__Provided data__:
# # # # # # #
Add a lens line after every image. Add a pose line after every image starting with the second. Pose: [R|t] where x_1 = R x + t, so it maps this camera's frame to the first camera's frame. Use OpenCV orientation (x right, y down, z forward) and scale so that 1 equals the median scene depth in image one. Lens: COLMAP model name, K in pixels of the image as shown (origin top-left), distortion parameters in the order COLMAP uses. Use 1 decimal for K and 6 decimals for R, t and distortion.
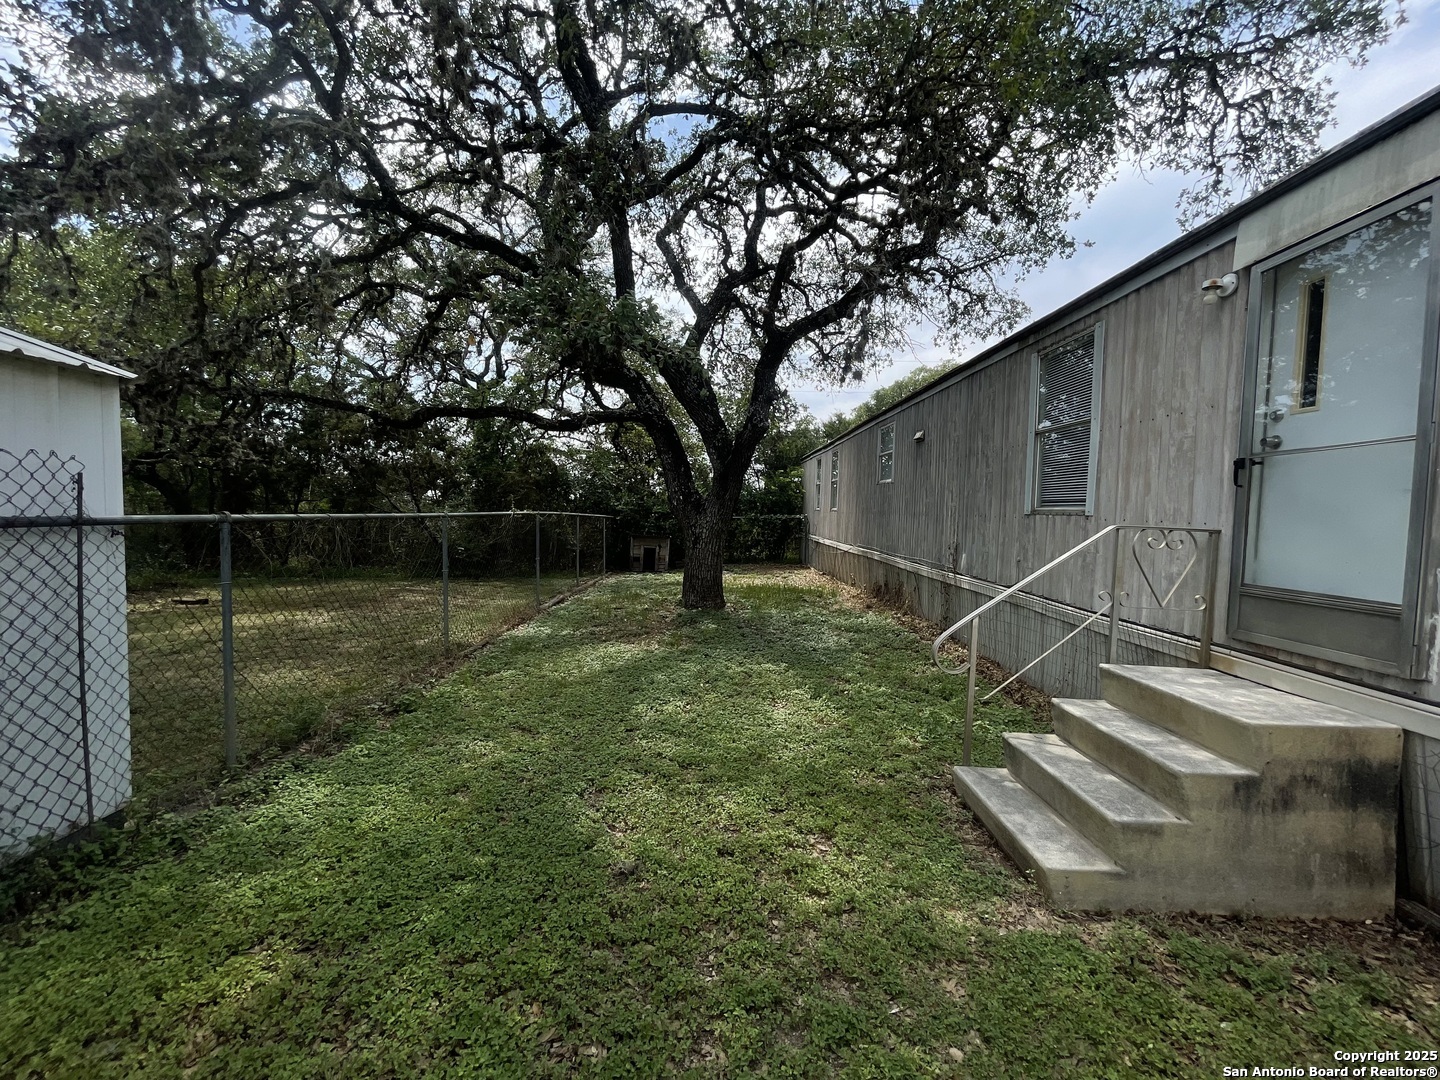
lens RADIAL K [[578.6, 0, 718.1], [0, 578.6, 541.2], [0, 0, 1]] dist [0.005799, -0.002510]
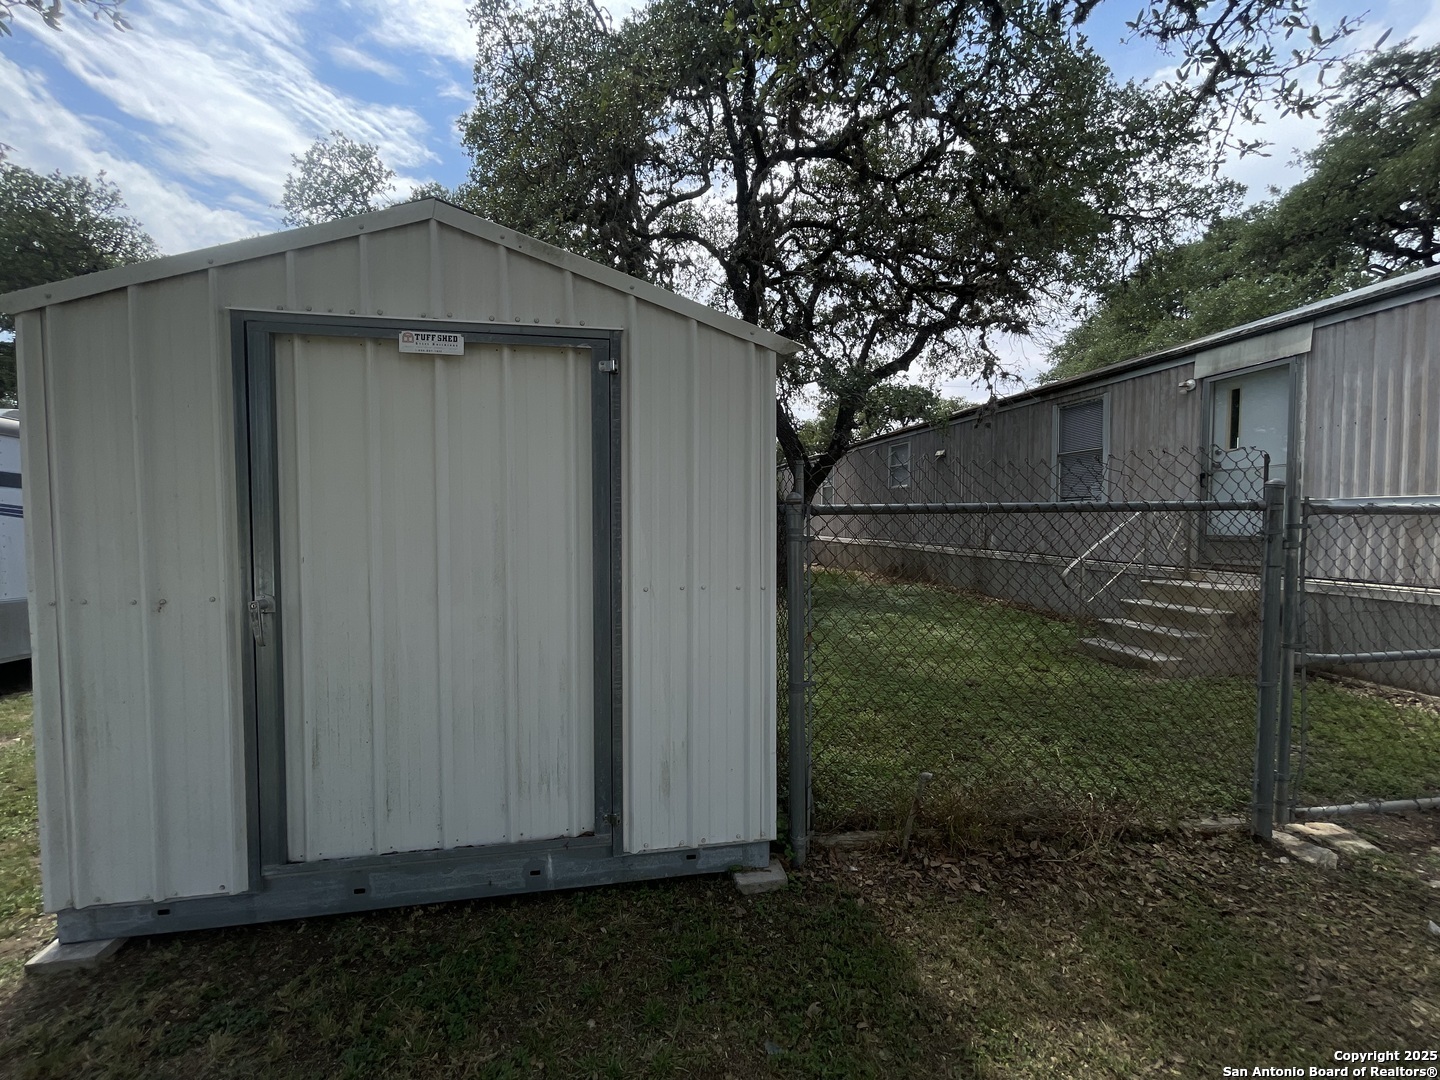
lens RADIAL K [[578.6, 0, 718.1], [0, 578.6, 541.2], [0, 0, 1]] dist [0.005799, -0.002510]
pose [[0.981021, -0.035348, 0.190651, -0.567860], [0.037954, 0.999229, -0.010034, 0.026734], [-0.190149, 0.017080, 0.981607, -0.325265]]
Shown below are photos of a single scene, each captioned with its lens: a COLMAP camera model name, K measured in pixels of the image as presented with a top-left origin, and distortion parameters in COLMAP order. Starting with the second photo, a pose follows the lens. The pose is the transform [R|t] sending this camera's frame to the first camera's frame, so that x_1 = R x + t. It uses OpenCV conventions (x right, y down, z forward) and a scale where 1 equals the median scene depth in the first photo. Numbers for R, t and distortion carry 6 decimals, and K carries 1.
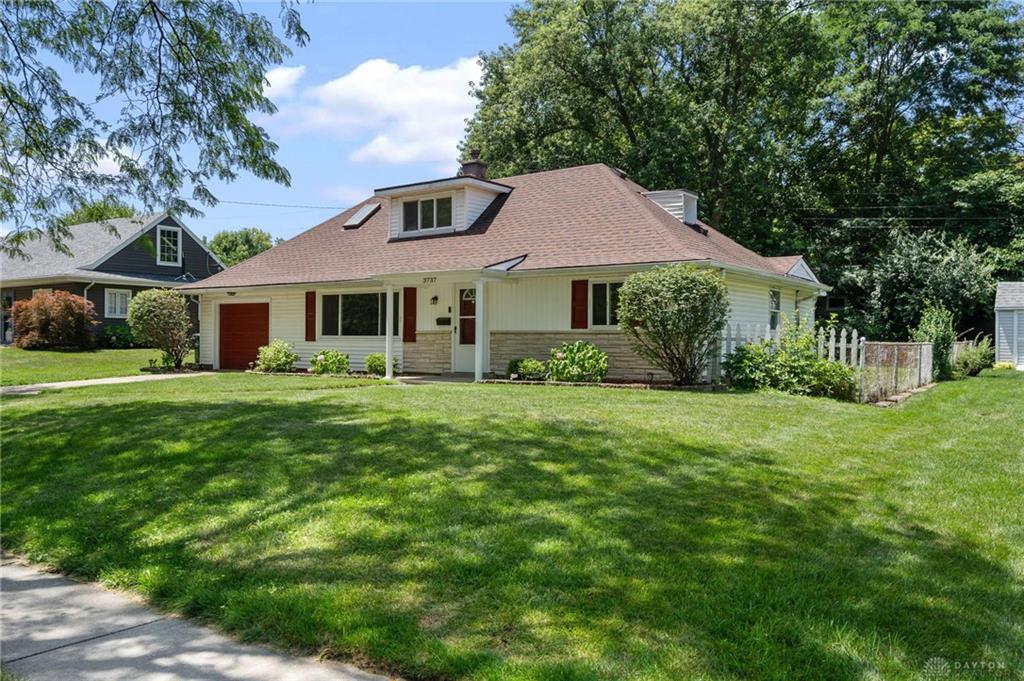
lens RADIAL K [[719.3, 0, 512.0], [0, 719.3, 340.5], [0, 0, 1]] dist [-0.002147, -0.000336]
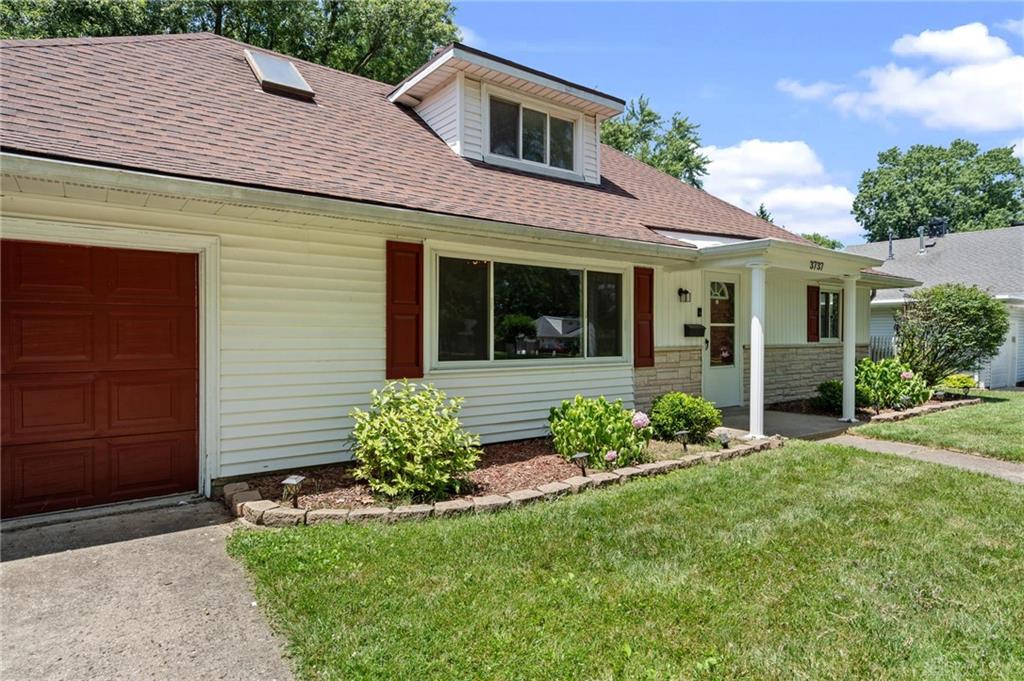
lens RADIAL K [[573.4, 0, 512.0], [0, 573.4, 340.5], [0, 0, 1]] dist [0.003097, 0.000375]
pose [[0.357722, -0.008879, 0.933786, -0.586897], [0.007584, 0.999949, 0.006603, -0.021675], [-0.933797, 0.004720, 0.357771, 0.932636]]
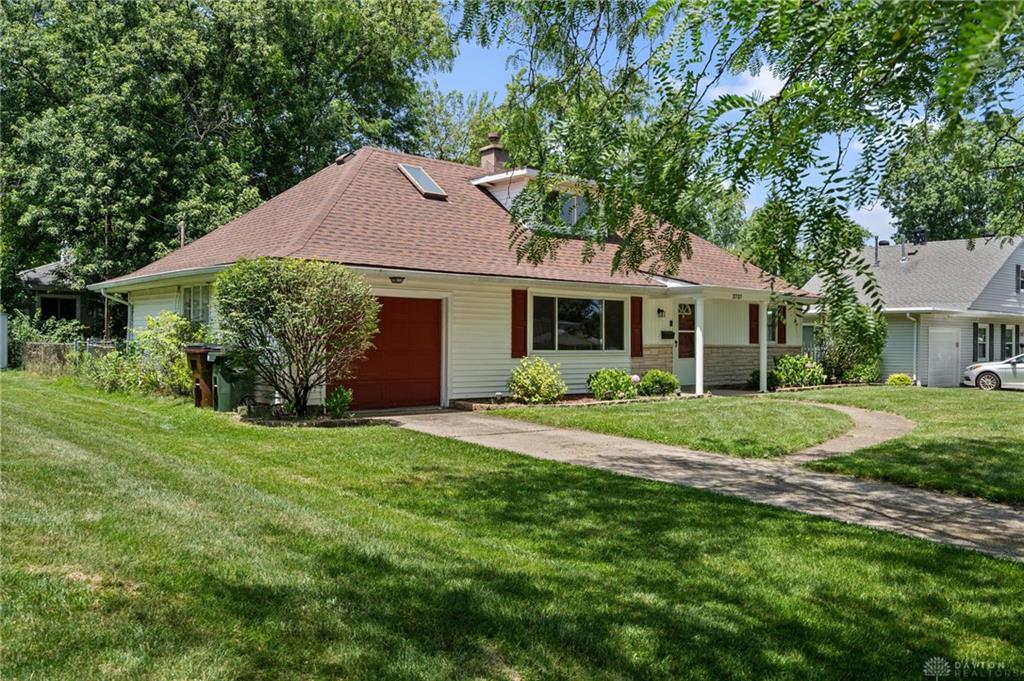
lens RADIAL K [[862.8, 0, 512.0], [0, 862.8, 340.5], [0, 0, 1]] dist [-0.005797, -0.003082]
pose [[0.274556, 0.004811, 0.961559, -1.233076], [0.005306, 0.999965, -0.006518, -0.012142], [-0.961557, 0.006892, 0.274520, 0.847574]]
# # # # # # #
__Your objective__:
Render the items above as a two-column CSV with the headers instruction and answer, one row per item. Put each value in a single quoted field with line breaks replaced by spaces, and leave out the pictures.

__Response to the task__:
instruction,answer
"Add a lens line after every image. Add a pose line after every image starting with the second. Pose: [R|t] where x_1 = R x + t, so it maps this camera's frame to the first camera's frame. Use OpenCV orientation (x right, y down, z forward) and scale so that 1 equals the median scene depth in image one. Lens: COLMAP model name, K in pixels of the image as shown (origin top-left), distortion parameters in the order COLMAP uses. Use 1 decimal for K and 6 decimals for R, t and distortion.","lens RADIAL K [[578.6, 0, 718.1], [0, 578.6, 541.2], [0, 0, 1]] dist [0.005799, -0.002510] lens RADIAL K [[578.6, 0, 718.1], [0, 578.6, 541.2], [0, 0, 1]] dist [0.005799, -0.002510] pose [[0.981021, -0.035348, 0.190651, -0.567860], [0.037954, 0.999229, -0.010034, 0.026734], [-0.190149, 0.017080, 0.981607, -0.325265]]"
"Shown below are photos of a single scene, each captioned with its lens: a COLMAP camera model name, K measured in pixels of the image as presented with a top-left origin, and distortion parameters in COLMAP order. Starting with the second photo, a pose follows the lens. The pose is the transform [R|t] sending this camera's frame to the first camera's frame, so that x_1 = R x + t. It uses OpenCV conventions (x right, y down, z forward) and a scale where 1 equals the median scene depth in the first photo. Numbers for R, t and distortion carry 6 decimals, and K carries 1.","lens RADIAL K [[719.3, 0, 512.0], [0, 719.3, 340.5], [0, 0, 1]] dist [-0.002147, -0.000336] lens RADIAL K [[573.4, 0, 512.0], [0, 573.4, 340.5], [0, 0, 1]] dist [0.003097, 0.000375] pose [[0.357722, -0.008879, 0.933786, -0.586897], [0.007584, 0.999949, 0.006603, -0.021675], [-0.933797, 0.004720, 0.357771, 0.932636]] lens RADIAL K [[862.8, 0, 512.0], [0, 862.8, 340.5], [0, 0, 1]] dist [-0.005797, -0.003082] pose [[0.274556, 0.004811, 0.961559, -1.233076], [0.005306, 0.999965, -0.006518, -0.012142], [-0.961557, 0.006892, 0.274520, 0.847574]]"